Parallelism- is a rhetorical device - a detailed comparison of two or more phenomena, given in similar syntactic constructions. -

What is clouded, the dawn is clear,

Has fallen to the ground with dew?

What are you thinking, red girl,

Did your eyes sparkle with tears? (A.N. Koltsov)

Parceling- dismemberment of a single syntactic structure of the sentence for the purpose of a more emotional, vivid perception by the reader - "A child must be taught to feel. Beauty. People. Everything living around."

Antithesis(opposition, opposition) - a rhetorical device in which the disclosure of contradictions between phenomena is usually carried out using a number of antonymic words and expressions. -

Black evening, white snow... - (A.A. Blok).

I'm rotting in the ashes,

I command thunder with my mind.

I am a king - I am a slave, I am a worm - I am a god! (A.N. Radishchev).

Inversion- unusual word order in a sentence. Despite the fact that in the Russian language there is no once and for all fixed word order, nevertheless there is a familiar order. For example, the definition comes before the word being defined. Then Lermontov's "A lonely sail turns white In the blue fog of the sea" seems unusual and poetically sublime compared to the traditional one: "A lonely sail turns white in the blue fog of the sea." Or "The longed-for moment has come: My long-term work is over" - A.S. Pushkin.
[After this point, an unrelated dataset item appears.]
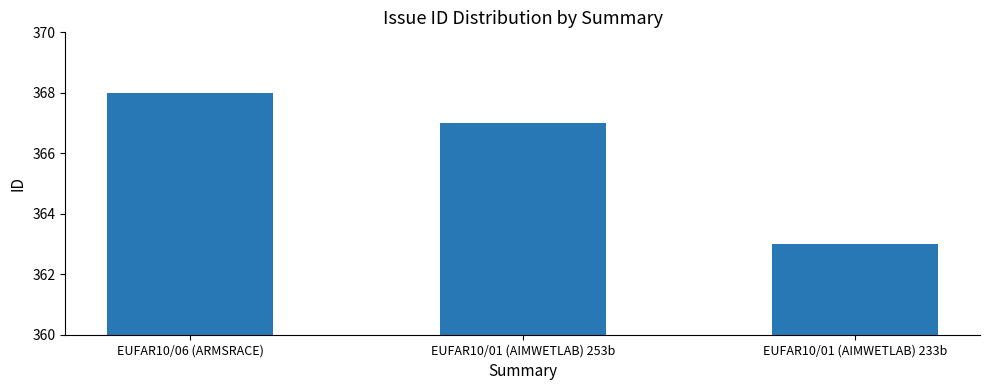

Reading left to right, list all the values displayed in this chart.

EUFAR10/06 (ARMSRACE)=368	EUFAR10/01 (AIMWETLAB) 253b=367	EUFAR10/01 (AIMWETLAB) 233b=363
Unions can also be used to make speech expressive. So, asyndeton usually used to convey the swiftness of the action when depicting pictures or sensations: "Cannonballs are rolling, bullets are whistling, Cold bayonets are hovering ...", or "Lanterns are flashing by, Pharmacies, fashion stores ... Lions at the gates ..." - A. WITH. Pushkin.

polyunion usually creates the impression of separateness of speech, emphasizes the significance of each word separated by the union:

Oh! Summer red! I would love you

If it weren't for the heat, and dust, and mosquitoes, and flies. - A.S. Pushkin.

And a cloak, and an arrow, and a crafty dagger -

Keep the master for years. - M.Yu. Lermontov.

Connection of non-union with multi-union- also a means of emotional expression for the author:

Drums, screams, rattle,

The thunder of cannons, the clatter, the neighing, the groan,

And death, and hell from all sides. - A.S. Pushkin.